What to produce >> Update the data from the start through the line containing "oder ein liebevoller Abschied." by replacing every "clientes" with "usuarios", and write out only those lines with nothing else changed.

Dataset excerpts >>
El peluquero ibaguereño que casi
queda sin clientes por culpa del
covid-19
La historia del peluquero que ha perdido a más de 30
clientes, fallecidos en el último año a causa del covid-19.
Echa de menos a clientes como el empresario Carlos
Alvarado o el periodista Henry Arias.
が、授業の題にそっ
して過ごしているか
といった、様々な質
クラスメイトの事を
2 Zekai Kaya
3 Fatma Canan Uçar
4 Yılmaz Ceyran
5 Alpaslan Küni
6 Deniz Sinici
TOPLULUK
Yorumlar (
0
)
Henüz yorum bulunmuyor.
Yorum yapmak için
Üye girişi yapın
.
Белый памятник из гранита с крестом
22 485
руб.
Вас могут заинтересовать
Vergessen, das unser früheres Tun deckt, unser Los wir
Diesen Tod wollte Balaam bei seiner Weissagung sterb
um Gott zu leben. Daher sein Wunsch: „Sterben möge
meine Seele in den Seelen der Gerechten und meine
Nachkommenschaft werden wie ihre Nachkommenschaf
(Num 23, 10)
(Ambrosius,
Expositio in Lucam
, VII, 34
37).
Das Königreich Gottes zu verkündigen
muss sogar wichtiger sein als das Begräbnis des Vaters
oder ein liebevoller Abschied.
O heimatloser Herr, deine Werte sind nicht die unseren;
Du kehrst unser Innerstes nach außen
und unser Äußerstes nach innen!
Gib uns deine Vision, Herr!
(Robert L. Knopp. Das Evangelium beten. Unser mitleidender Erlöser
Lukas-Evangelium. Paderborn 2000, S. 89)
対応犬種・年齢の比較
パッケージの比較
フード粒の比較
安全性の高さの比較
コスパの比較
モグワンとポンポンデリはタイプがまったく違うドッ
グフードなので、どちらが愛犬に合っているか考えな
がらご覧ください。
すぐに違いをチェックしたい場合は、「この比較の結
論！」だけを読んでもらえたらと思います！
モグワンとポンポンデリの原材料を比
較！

Your solution >>
El peluquero ibaguereño que casi
queda sin usuarios por culpa del
covid-19
La historia del peluquero que ha perdido a más de 30
usuarios, fallecidos en el último año a causa del covid-19.
Echa de menos a usuarios como el empresario Carlos
Alvarado o el periodista Henry Arias.
が、授業の題にそっ
して過ごしているか
といった、様々な質
クラスメイトの事を
2 Zekai Kaya
3 Fatma Canan Uçar
4 Yılmaz Ceyran
5 Alpaslan Küni
6 Deniz Sinici
TOPLULUK
Yorumlar (
0
)
Henüz yorum bulunmuyor.
Yorum yapmak için
Üye girişi yapın
.
Белый памятник из гранита с крестом
22 485
руб.
Вас могут заинтересовать
Vergessen, das unser früheres Tun deckt, unser Los wir
Diesen Tod wollte Balaam bei seiner Weissagung sterb
um Gott zu leben. Daher sein Wunsch: „Sterben möge
meine Seele in den Seelen der Gerechten und meine
Nachkommenschaft werden wie ihre Nachkommenschaf
(Num 23, 10)
(Ambrosius,
Expositio in Lucam
, VII, 34
37).
Das Königreich Gottes zu verkündigen
muss sogar wichtiger sein als das Begräbnis des Vaters
oder ein liebevoller Abschied.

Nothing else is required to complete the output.